- Data supplied:
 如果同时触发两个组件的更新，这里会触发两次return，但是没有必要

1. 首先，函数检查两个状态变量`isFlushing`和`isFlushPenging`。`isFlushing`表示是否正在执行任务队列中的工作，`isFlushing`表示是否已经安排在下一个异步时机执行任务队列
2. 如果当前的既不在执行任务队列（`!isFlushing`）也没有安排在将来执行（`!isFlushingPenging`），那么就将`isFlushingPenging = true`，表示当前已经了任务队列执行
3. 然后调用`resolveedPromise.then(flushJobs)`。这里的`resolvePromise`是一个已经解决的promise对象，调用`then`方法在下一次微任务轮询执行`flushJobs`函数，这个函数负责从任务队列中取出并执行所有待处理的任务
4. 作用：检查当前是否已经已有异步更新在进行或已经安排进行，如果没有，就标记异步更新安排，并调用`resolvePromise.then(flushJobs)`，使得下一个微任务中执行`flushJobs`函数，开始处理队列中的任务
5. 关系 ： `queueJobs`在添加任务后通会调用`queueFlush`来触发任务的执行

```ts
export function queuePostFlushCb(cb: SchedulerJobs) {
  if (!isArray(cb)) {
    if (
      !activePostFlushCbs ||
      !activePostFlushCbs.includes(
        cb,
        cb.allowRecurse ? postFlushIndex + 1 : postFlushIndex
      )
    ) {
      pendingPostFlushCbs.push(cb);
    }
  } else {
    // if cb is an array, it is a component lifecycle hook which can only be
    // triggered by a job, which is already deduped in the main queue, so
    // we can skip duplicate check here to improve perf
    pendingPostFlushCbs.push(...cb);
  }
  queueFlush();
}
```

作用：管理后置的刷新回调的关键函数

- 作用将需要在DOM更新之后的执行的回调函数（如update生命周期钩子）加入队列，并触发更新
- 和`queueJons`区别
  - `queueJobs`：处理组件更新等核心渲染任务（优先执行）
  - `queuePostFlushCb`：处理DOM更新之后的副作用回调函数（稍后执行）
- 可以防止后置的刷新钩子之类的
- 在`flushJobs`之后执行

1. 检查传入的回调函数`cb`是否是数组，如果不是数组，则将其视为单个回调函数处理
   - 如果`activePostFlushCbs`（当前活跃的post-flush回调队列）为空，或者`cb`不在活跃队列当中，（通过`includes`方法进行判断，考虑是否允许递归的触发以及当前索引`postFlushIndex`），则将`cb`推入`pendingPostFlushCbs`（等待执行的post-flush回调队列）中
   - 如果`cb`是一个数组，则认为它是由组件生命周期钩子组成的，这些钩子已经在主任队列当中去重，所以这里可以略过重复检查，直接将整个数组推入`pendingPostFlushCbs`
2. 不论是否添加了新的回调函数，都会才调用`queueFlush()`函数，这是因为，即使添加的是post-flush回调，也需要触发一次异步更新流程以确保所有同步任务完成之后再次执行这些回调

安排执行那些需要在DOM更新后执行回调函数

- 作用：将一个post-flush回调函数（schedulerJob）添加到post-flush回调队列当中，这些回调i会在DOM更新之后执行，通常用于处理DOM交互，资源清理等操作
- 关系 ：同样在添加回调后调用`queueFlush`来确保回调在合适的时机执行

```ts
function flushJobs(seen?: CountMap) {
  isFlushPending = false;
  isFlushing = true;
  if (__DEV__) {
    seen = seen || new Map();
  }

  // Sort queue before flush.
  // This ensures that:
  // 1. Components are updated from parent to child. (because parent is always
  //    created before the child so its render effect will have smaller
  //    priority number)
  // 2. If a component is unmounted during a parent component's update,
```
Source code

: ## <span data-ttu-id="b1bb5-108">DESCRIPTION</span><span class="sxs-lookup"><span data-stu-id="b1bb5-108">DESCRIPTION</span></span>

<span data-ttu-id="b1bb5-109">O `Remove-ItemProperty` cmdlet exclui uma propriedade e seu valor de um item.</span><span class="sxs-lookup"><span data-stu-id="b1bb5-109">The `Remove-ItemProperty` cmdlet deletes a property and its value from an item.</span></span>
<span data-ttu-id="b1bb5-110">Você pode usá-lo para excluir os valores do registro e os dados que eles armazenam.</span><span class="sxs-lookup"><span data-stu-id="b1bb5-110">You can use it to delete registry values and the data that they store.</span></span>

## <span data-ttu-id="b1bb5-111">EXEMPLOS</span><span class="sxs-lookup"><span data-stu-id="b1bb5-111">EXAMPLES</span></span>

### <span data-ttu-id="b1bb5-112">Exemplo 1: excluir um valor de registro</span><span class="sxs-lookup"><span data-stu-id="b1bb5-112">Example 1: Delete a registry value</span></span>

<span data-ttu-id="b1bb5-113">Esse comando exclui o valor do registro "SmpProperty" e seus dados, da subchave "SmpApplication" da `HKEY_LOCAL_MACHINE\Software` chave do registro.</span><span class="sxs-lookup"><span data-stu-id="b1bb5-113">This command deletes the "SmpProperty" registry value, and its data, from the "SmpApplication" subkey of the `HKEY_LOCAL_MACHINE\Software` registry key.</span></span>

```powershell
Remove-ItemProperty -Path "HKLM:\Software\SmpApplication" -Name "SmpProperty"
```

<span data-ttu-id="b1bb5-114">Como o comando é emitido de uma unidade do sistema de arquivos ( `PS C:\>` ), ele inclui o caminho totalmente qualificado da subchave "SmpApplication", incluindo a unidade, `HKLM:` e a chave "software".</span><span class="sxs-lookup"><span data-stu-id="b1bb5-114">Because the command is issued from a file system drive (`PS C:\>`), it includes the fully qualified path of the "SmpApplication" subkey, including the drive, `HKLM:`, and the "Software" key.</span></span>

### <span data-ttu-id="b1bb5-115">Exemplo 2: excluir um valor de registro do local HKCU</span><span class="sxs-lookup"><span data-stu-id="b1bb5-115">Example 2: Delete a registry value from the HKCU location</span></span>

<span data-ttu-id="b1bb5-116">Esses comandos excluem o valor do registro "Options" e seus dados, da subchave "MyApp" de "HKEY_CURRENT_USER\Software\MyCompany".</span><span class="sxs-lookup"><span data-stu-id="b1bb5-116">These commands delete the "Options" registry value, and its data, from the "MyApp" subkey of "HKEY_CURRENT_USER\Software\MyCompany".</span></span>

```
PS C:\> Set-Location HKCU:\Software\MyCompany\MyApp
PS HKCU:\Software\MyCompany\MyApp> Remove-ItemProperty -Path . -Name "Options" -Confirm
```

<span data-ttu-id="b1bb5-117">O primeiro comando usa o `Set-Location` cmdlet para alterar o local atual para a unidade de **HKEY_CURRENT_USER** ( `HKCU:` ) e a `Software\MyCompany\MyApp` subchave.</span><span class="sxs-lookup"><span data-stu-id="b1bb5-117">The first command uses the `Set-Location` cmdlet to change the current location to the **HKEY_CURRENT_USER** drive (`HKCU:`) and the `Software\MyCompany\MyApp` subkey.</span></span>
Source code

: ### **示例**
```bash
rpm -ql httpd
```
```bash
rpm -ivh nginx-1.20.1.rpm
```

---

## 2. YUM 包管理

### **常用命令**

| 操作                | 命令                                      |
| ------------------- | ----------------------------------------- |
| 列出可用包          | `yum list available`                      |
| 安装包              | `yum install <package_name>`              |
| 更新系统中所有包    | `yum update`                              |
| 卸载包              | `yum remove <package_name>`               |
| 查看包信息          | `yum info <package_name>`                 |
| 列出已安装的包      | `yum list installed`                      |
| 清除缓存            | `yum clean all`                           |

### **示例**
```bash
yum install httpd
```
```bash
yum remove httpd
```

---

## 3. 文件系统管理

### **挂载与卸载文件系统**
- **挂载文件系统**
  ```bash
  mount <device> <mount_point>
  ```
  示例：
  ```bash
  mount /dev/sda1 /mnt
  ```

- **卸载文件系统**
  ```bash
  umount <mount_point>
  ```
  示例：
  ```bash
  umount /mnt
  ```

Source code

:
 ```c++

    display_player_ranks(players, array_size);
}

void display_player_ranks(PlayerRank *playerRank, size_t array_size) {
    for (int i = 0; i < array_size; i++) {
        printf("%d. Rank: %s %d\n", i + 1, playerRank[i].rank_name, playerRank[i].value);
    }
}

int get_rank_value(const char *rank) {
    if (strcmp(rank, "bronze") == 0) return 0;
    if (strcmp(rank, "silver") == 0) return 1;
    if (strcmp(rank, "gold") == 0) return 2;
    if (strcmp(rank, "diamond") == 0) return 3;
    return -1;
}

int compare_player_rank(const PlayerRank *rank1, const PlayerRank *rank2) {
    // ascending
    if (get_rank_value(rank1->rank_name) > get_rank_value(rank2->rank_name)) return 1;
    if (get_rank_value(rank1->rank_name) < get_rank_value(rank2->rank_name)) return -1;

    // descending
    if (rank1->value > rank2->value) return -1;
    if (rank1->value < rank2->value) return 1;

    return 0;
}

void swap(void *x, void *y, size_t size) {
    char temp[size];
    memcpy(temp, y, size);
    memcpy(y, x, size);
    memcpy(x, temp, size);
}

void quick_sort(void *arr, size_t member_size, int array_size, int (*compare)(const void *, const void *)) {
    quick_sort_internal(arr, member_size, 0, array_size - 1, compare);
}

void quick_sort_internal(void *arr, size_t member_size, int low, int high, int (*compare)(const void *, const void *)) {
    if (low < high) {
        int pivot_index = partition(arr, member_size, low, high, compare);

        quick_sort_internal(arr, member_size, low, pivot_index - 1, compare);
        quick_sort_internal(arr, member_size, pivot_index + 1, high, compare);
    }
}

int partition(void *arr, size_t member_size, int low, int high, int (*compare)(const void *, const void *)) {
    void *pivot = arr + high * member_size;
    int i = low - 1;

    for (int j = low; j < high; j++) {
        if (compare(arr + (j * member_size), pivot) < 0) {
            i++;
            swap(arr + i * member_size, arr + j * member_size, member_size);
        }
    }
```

- The problem:
Copy every line in the listing above where the string "queuePostFlushCb" turns up.

- Written answer:
export function queuePostFlushCb(cb: SchedulerJobs) {
  - `queuePostFlushCb`：处理DOM更新之后的副作用回调函数（稍后执行）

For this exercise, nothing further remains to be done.